The racial, ethnic and gender makeup of the Chicago Police Department should mirror the city it serves, Supt. Eddie Johnson said Monday.
So how’s that been working out so far?
According to an investigative report in Sunday’s Sun-Times, white men continue to move up in rank within the CPD in disproportionately high numbers, though city officials for years have claimed to be committed to greater diversity and minority representation. And while Johnson, new to the job of superintendent, insists he is redoubling efforts to create a police force that reflects the demographics of the entire city — that’s just a matter of good sense — we would have to say, respectfully, that we’ve heard that one before.
Since 2006, white men have received more than 61 percent of the 913 promotions that were based on test scores to fill the positions of detective, sergeant or lieutenant, according to the report by Sun-Times reporters Tim Novak and Sam Charles. White men also got more than 40 percent of the so-called merit promotions to 396 detective, sergeant, lieutenant and captain slots, more than any other racial or gender group.
Altogether, the Police Department has filled more than 55 percent of top vacancies since 2006 by promoting white men, though blacks and Hispanics account for two-thirds of the city’s population. That lack of diversity — that failure by CPD to reflect the demographics of the entire city — stretches back more than 40 years.
Supt. Johnson says he agrees that a lack of diversity can really hurt the department’s effectiveness.
“One thing I have heard time and time again in the minority communities: ‘We will feel more comfortable giving information to people that look more like us,’ ” Johnson said Monday, participating in a City Club panel discussion. “Diversity is what they are asking for.
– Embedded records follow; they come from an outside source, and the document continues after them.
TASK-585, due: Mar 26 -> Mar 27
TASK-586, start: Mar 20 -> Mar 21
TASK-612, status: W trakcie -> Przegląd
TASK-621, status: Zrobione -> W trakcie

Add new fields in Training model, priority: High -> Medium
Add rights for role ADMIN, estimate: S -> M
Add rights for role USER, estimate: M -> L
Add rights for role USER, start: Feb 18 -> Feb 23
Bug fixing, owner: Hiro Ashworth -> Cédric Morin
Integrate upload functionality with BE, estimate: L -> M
Diversity in their police department.”
White officers, according to the Sun-Times report, get six of every 10 promotions to detective, sergeant, lieutenant and captain. Blacks make up 23 percent of all Chicago cops but get only 18 percent of the promotions. Hispanics also hold 23 percent of the department’s jobs but got slightly fewer than 16 percent of the promotions. Women hold slightly more than 22 percent of all police jobs in Chicago but landed only about 17 percent of the promotions during the past decade.
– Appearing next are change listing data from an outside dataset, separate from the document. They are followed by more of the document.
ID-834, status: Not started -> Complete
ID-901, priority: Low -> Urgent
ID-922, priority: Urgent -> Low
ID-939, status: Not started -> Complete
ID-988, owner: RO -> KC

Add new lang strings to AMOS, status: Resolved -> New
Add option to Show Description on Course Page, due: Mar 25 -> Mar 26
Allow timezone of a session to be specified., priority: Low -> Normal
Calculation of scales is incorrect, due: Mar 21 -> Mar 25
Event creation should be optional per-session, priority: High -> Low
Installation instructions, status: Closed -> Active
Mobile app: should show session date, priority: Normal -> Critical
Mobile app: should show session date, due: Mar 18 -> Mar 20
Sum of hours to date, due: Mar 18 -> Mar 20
Wesley Skogan, a Northwestern University professor who specializes in police issues, said those disappointing numbers clearly indicate the Chicago Police Department doesn’t have sufficient career-tracking capability to identify potential leaders.
“They’re not grooming anybody, much less people who may need a hand up in the grooming department,” he said.
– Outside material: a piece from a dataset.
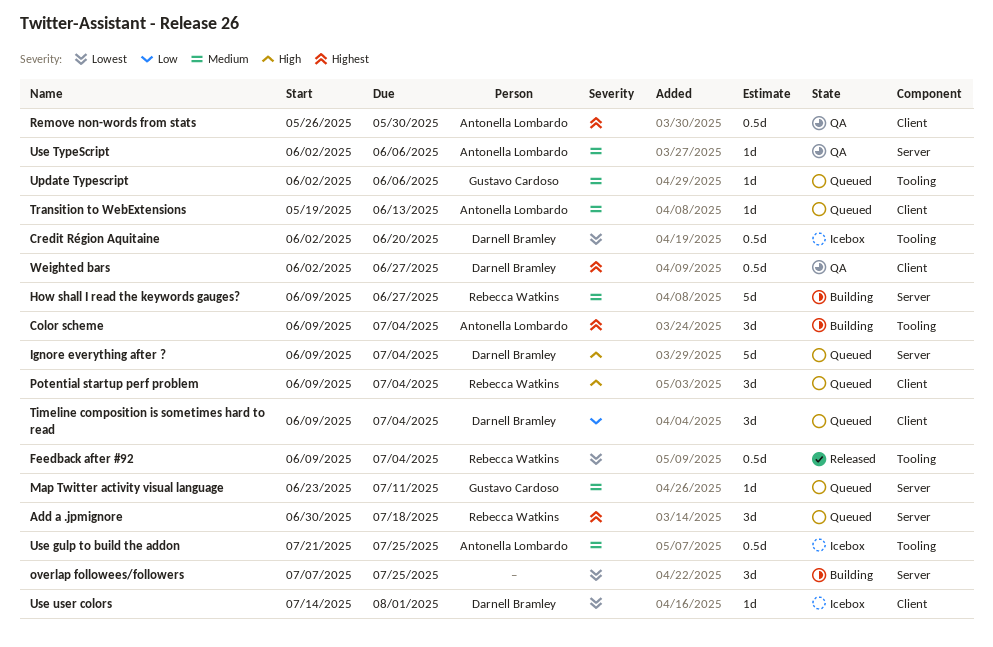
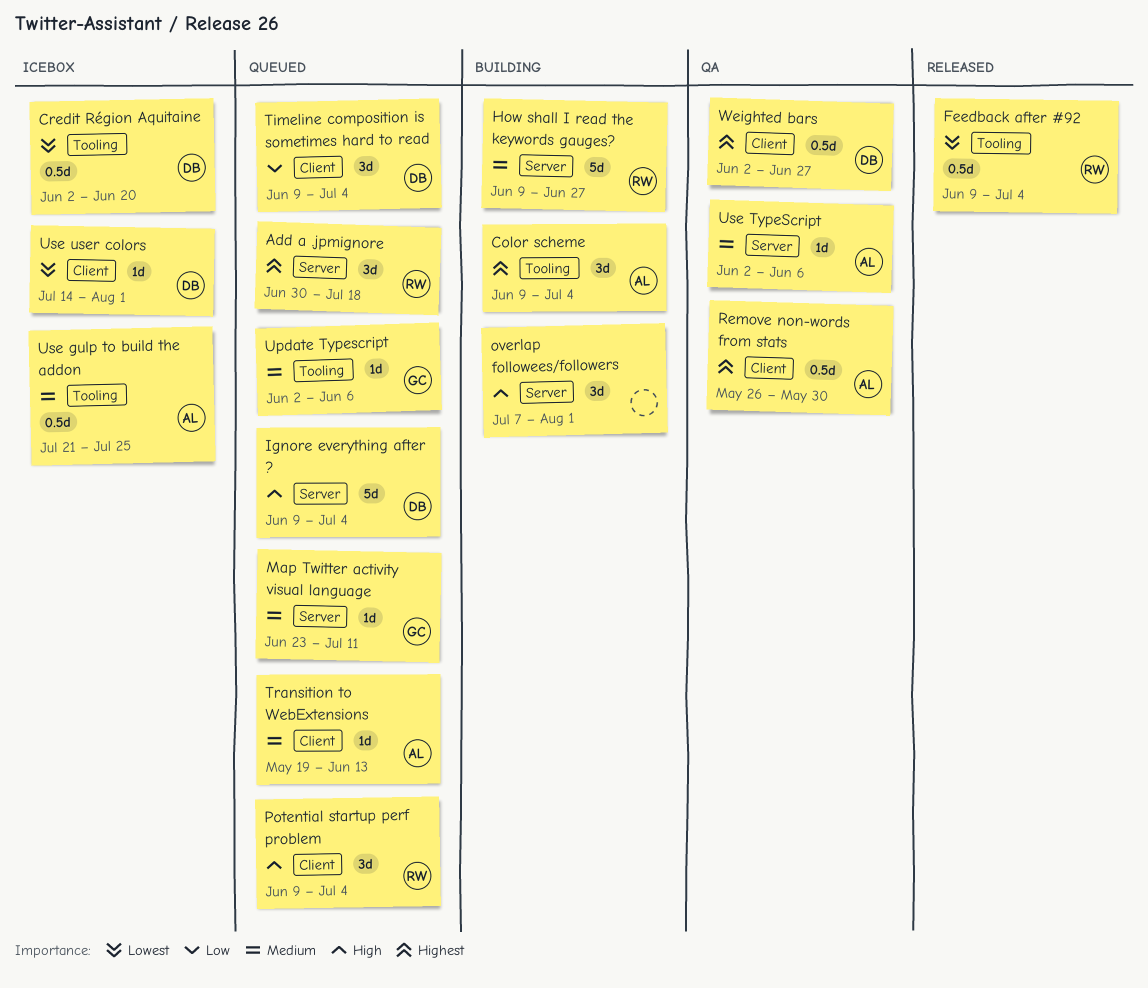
overlap followees/followers, priority: Lowest -> High
overlap followees/followers, due: Jul 25 -> Aug 1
So what is Johnson actually doing about this?
“In terms of minorities moving up, we are right now identifying people that we can move up through the ranks,” he said.
The underlying problem, the superintendent said, is that historically too few members of minority groups have applied to be police officers. And that, he stressed, need not be.
When, for example, the Police Department offered the entry exam “not too long ago,” he said, the department failed to meet the targeted number of minority applicants because it relied too heavily on traditional means of getting the word out, including television, print media and the local alderman’s office.
“This time around when we gave the entry exam, we used Snapchat, Instagram, Twitter, things of that nature to get information out there to young people,” Johnson said. “We still used the other mechanisms, but not to the degree that we had before. … This last entry exam? Seventy-one percent of the applicants were minority.”
Mayor Rahm Emanuel named Eddie Johnson police chief back in March precisely to address a crisis of confidence in the Chicago Police Department that had racial tensions at its core. Seventeen-year-old Laquan McDonald, who was African American, had been shot by a white police officer, and thousands of Chicagoans had taken to the streets in protest.
Whatever Chicago had been doing for four decades to create a police force that better mirrors its city was not enough.
On Monday, Johnson said, “I think that we are moving in that direction.”
Time will tell, but we cheer him on.